M/F
Page 5
I needed to smoke, and I had finished my Sinjantin. Those thieving swine. I rang for a stewardess, and she eventually obliged me with a complimentary pack of four Selim, just enough for Miss Emmett’s day had they been Honeydew, watery tasting cigarettes untarred and decarcinogenized by a whole midget factory in the tail. Oral violence at least had been eliminated from modern America.
When the track of the pluribus turned from a parallel to a hypotenuse, I discovered that I had been apprehensive in vain. I had to go back to the toilet (Jupiter Inlet, Juno Beach) and on the way saw that the faggot book was now being read, but not by the summerweight mourner; it was a middleaged woman in lime and pomegranate with huge boiled arms. So that (Lentana, Gulf Stream, Village of Golf) was all right, and that it was so (Boca Raton, Hugh Taylor Birch) seemed confirmed by two glowing vacant signs. I thought I would make my piss a sort of gleeful libation, but to my horror blood came along with the water. Why blood? What had I done to myself, what was wrong with my body? I looked at my unshaven horrified face, the lips parted, and it seemed to me that the alignment of the right upper incisor was wrong. I felt the tooth. It was slightly loose; it was curiously twisted in its socket. I was not well.
The return to seat sign was on. I shook back and fastened my seatbelt in a tremor. And then the tremor subsided. After all, everybody had something, nobody was one hundred per cent healthy. That blood was nothing: I had overfrotted in my bout with Irma. In the struggle for my bag and money I’d been fisted, though not overhard: that could explain the tooth which, if I massaged the gum, would strengthen again. One could sometimes bless violence, for it worked in the exterior light, you knew where you were with violence. In a sense it was clean and just and as human as music: the very sound of the word suggested music. It was the unjust processes that went on in the dark that had to be feared – teeth dropping (Fort Lauderdale) from mouths sweet with dental floss and mint gargles, ulcers (Hallandale) for milk-drinkers, lung cancer (Ojus, Surfside) for those who abhorred tobacco.
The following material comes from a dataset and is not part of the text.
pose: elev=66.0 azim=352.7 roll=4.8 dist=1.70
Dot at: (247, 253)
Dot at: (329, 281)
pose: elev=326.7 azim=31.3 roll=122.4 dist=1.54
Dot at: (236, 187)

We swooped very low inland over the racetrack at Hialeah, shout of ironic triumph for so many punters, and then it was Miami International Airport in ghastly heavyweight summer. I unclicked my seatbelt as we bumped down and started the long taxiing. And then, how the hell he’d managed the invisibility I just could not figure, something to do with that black? he was solid in the aisle beside me, saying:
– Move over.
– Why the hell, who the hell?
– Ah, come on, move over, I want to explain, see.
I moved over. I was, after all, curious to know what the whole game was. I said:
– From Loewe, is that it?
He had a breathy voice and the not unpleasant falling tune of the Bronx. He said:
– Not Mr Loewe direct. It’s more for Mr Pardaleos that I operate. But Mr Loewe, he comes into it. Who you’re going to see now is Mr Pardaleos.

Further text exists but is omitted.